[Instructions for the task] Format every line of the items below, from the one containing "country: Ecuador" down to and including the one containing "scientific name: Psychotria", as a Markdown table with the columns Row and Line, numbering the rows and omitting blank lines.

-- START --

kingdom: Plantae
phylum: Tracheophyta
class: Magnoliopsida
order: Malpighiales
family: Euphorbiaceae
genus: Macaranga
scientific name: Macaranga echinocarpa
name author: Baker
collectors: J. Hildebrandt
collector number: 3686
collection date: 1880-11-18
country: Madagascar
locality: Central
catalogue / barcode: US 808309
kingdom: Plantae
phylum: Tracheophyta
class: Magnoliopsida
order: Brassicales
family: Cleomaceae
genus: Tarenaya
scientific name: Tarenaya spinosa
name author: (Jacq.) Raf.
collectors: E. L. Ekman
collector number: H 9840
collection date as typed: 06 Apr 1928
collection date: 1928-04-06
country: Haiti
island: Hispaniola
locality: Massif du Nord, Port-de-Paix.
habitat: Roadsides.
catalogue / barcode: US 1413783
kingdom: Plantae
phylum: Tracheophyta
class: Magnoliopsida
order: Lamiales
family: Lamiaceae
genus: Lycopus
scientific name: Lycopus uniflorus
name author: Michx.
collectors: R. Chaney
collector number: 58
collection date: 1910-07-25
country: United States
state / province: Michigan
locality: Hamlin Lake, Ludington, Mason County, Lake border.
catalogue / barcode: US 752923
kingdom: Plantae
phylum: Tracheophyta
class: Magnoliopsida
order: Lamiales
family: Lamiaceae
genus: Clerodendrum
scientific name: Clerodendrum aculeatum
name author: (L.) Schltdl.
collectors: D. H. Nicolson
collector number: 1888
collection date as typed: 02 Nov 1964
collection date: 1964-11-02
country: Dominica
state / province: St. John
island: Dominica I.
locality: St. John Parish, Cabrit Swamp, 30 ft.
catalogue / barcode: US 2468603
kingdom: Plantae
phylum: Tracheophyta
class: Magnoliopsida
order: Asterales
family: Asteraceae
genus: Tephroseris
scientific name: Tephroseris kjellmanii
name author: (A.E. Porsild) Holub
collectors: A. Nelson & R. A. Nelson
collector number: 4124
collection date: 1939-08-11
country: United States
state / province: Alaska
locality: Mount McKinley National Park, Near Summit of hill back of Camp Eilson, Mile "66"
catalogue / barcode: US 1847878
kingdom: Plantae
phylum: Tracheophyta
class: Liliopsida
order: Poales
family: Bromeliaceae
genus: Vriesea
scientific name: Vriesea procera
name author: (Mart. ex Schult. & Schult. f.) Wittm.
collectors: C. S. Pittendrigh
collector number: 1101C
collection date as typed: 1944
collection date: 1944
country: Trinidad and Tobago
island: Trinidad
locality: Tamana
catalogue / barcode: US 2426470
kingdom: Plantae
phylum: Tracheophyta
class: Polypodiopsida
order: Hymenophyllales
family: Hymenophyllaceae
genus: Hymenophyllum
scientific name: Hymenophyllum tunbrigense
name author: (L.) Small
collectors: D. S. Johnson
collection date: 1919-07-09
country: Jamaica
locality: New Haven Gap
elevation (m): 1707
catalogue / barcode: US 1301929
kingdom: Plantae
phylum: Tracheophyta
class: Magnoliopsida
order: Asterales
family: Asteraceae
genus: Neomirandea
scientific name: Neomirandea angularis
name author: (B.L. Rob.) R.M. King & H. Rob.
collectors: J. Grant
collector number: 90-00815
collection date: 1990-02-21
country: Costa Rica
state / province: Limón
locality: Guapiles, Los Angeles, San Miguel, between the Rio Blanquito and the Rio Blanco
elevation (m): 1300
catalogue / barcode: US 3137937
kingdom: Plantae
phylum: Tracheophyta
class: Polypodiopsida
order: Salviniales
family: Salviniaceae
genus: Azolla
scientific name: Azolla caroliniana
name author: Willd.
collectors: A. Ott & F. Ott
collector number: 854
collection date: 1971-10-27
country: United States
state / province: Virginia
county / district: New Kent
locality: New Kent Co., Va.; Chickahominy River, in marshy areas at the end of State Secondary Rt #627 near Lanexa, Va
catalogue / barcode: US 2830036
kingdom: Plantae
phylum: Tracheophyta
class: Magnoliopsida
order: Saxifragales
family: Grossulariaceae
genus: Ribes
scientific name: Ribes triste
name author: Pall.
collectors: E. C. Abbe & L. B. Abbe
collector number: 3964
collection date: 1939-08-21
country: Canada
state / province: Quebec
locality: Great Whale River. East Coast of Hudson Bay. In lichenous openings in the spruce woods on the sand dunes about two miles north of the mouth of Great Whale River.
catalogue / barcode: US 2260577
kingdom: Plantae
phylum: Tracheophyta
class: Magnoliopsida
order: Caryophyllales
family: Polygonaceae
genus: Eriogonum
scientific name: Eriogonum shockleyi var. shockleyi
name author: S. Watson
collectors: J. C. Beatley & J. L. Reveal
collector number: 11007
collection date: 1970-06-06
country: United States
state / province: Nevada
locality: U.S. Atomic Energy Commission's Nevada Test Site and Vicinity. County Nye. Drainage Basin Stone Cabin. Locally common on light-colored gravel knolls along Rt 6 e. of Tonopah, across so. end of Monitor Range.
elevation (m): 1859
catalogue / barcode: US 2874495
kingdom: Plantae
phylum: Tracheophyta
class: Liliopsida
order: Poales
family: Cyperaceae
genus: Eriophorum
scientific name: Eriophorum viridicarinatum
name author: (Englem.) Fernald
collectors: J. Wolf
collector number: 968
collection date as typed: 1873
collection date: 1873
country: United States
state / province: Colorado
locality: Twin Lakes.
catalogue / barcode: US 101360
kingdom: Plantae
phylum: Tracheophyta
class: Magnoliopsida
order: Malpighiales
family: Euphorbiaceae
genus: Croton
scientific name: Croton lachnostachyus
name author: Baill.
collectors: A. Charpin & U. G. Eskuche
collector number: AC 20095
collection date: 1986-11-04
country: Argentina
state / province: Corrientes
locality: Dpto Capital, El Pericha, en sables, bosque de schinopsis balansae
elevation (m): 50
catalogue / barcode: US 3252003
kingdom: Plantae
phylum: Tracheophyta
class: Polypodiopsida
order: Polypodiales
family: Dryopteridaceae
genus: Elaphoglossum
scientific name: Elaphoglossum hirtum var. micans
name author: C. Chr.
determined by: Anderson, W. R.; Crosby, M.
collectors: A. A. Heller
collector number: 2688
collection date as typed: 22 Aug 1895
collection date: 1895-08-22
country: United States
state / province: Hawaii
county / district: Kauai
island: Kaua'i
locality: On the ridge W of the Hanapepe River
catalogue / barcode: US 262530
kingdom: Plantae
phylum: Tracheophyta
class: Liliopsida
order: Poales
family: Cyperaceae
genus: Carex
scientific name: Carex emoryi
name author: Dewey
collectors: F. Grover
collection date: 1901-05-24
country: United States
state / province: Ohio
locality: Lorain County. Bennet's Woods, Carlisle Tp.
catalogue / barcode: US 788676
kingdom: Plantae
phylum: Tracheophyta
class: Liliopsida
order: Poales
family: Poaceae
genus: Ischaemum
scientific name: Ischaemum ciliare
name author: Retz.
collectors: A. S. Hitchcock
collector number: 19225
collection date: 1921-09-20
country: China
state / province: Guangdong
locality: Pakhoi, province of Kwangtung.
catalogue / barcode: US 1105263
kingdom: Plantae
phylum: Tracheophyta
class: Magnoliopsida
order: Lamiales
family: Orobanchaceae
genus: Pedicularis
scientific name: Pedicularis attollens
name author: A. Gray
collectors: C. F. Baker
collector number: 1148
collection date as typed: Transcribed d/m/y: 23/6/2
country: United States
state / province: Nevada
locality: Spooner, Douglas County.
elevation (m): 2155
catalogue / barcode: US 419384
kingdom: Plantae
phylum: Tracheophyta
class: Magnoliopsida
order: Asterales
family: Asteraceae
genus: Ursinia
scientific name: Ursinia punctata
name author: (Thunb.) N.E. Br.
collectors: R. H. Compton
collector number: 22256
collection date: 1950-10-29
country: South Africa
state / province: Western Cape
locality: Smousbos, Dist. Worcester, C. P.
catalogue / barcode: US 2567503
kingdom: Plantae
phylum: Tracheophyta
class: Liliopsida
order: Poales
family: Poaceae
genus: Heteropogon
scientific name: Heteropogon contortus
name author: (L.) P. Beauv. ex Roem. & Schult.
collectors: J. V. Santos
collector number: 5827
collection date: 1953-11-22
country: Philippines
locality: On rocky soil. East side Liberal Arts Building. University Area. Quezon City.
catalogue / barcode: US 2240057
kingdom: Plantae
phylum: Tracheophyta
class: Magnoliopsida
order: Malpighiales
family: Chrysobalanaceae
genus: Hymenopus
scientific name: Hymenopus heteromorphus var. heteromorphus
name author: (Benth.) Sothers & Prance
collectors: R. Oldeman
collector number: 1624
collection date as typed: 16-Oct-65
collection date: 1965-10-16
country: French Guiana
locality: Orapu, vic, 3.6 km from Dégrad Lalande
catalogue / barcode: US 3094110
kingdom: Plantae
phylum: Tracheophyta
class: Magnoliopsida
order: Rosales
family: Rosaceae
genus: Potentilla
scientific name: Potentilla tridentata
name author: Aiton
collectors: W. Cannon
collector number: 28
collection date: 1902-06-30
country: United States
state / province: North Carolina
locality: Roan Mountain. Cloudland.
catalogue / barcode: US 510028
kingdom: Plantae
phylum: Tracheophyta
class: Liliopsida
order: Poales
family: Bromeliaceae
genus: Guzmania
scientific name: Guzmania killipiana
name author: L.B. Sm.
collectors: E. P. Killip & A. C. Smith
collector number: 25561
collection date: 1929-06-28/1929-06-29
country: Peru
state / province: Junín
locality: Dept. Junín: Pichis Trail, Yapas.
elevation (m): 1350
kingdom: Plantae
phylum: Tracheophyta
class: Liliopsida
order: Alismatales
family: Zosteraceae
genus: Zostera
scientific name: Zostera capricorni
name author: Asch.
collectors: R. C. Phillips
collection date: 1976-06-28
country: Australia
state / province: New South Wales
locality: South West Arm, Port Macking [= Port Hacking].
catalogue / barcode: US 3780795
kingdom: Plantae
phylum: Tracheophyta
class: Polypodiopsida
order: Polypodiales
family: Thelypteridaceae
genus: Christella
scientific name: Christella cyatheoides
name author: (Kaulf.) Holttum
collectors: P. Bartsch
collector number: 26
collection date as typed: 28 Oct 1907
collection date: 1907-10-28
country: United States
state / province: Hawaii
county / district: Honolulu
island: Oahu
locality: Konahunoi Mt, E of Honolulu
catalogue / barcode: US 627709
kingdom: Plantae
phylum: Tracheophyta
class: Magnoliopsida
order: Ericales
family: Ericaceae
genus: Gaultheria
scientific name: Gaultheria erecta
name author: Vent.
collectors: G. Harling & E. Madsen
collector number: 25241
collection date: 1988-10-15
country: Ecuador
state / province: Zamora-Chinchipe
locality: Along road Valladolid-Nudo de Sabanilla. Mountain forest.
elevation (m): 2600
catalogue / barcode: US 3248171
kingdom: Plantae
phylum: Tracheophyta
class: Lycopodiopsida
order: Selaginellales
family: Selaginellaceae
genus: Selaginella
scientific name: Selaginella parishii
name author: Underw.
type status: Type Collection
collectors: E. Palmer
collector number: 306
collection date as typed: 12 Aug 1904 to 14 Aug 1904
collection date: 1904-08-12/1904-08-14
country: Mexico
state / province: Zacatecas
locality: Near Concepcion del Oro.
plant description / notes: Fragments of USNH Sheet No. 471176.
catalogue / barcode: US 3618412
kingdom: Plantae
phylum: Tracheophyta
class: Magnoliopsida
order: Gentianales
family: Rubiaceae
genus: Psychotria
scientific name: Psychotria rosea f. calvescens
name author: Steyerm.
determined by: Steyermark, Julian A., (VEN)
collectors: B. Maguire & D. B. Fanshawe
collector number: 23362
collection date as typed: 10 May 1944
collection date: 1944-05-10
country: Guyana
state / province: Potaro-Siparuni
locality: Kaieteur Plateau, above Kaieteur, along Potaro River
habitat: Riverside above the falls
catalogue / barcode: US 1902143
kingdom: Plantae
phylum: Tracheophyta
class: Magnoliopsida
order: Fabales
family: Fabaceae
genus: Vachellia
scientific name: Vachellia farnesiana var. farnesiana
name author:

-- END --

[Complete output]
| Row | Line |
|---|---|
| 1 | country: Ecuador |
| 2 | state / province: Zamora-Chinchipe |
| 3 | locality: Along road Valladolid-Nudo de Sabanilla. Mountain forest. |
| 4 | elevation (m): 2600 |
| 5 | catalogue / barcode: US 3248171 |
| 6 | kingdom: Plantae |
| 7 | phylum: Tracheophyta |
| 8 | class: Lycopodiopsida |
| 9 | order: Selaginellales |
| 10 | family: Selaginellaceae |
| 11 | genus: Selaginella |
| 12 | scientific name: Selaginella parishii |
| 13 | name author: Underw. |
| 14 | type status: Type Collection |
| 15 | collectors: E. Palmer |
| 16 | collector number: 306 |
| 17 | collection date as typed: 12 Aug 1904 to 14 Aug 1904 |
| 18 | collection date: 1904-08-12/1904-08-14 |
| 19 | country: Mexico |
| 20 | state / province: Zacatecas |
| 21 | locality: Near Concepcion del Oro. |
| 22 | plant description / notes: Fragments of USNH Sheet No. 471176. |
| 23 | catalogue / barcode: US 3618412 |
| 24 | kingdom: Plantae |
| 25 | phylum: Tracheophyta |
| 26 | class: Magnoliopsida |
| 27 | order: Gentianales |
| 28 | family: Rubiaceae |
| 29 | genus: Psychotria |
| 30 | scientific name: Psychotria rosea f. calvescens |